Task requirements:
1. In the passage about Urlacher and Manning, what feeling among the Bears drives their motivation to rattle Manning?
2. Write the next few sentences of the passage about Urlacher and Manning, picking up after its final sentence.

Supplied passage:
Since it is Urlacher's turn to praise.

''He's a great coach,'' said the middle linebacker, ''and I really can't imagine playing for anyone else. And I don't want to.''

What the two have to do is stop Manning, with all his movements, and audibles, and yes, incredible release and accuracy.

Urlacher plans to try to make the person he considers a friend very uncomfortable. If he can.

''You can rattle him if you get pressure,'' he said, adding that ''it's hard to get guys in his face because they do such a good job protecting him and he gets rid of the football so fast.''

But here is the point, said Urlacher. ''No quarterback likes pressure. You get guys in his face or at his feet, they are not going to like it and they may make some bad throws. It's one thing to say, but you've got to do it.''

Motivation for rattling Manning's cage comes from the fact the Bears feel they are underrated and under-respected.

Extracted entries:
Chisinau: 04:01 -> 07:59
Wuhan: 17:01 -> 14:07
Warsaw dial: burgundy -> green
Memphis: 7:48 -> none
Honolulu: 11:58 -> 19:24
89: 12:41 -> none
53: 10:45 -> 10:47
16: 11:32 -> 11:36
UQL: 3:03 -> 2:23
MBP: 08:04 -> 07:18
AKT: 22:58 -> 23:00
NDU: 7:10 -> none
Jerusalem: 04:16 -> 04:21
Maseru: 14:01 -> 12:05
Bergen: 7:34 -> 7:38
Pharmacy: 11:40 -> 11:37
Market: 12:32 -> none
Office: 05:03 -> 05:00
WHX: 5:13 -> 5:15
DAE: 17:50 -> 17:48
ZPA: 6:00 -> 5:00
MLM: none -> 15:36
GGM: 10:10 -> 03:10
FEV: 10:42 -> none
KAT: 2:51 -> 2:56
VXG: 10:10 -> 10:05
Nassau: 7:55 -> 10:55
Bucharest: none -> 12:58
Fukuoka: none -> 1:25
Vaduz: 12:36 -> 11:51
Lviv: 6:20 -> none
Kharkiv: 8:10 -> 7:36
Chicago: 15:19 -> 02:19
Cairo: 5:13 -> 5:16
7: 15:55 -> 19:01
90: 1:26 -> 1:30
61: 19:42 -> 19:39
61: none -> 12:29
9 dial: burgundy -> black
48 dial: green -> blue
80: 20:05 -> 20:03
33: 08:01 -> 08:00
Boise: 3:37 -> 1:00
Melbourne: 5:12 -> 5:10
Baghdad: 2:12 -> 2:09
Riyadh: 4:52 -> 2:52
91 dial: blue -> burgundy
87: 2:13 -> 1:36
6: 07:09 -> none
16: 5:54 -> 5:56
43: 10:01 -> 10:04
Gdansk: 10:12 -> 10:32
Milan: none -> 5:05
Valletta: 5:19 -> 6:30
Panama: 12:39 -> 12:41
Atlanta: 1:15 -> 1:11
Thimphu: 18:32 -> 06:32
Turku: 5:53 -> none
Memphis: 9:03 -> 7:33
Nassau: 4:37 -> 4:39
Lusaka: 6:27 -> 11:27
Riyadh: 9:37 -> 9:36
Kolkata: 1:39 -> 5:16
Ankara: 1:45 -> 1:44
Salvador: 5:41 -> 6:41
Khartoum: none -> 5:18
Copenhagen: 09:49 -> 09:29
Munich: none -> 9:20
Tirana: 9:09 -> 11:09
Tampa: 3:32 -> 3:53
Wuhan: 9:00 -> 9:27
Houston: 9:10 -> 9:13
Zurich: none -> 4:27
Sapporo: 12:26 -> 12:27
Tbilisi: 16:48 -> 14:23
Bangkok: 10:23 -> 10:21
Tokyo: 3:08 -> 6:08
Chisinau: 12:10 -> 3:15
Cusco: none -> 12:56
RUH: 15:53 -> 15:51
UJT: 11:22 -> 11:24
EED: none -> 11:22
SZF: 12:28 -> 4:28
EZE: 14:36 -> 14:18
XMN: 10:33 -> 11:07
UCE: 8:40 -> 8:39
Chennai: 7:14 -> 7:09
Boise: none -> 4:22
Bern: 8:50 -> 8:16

The replies:
1. The Bears feel they are underrated and under-respected.

2.
Right priorities
''I want to win a championship,'' Urlacher said. ''To tell you the truth, all of this stuff can go away, the Defensive Player of the Year, overrated, underrated, all that junk can go out the window. I want to win a championship. That's why we're here.''

It was interesting on this afternoon when the Bears had arrived for the big event, and the Colts were not even traveling until today, that Smith looked so calm and confident and his main defensive guy looked so eager and confident.

''I don't like to be in the limelight,'' Urlacher confessed of his distate for media grilling. ''I've gotten better, but I'll never get comfortable.''

Playing and winning is all he can think about.

And Lovie Smith, the man in the nice clothes, at the head of the Bears convention?

He seems nicely in control.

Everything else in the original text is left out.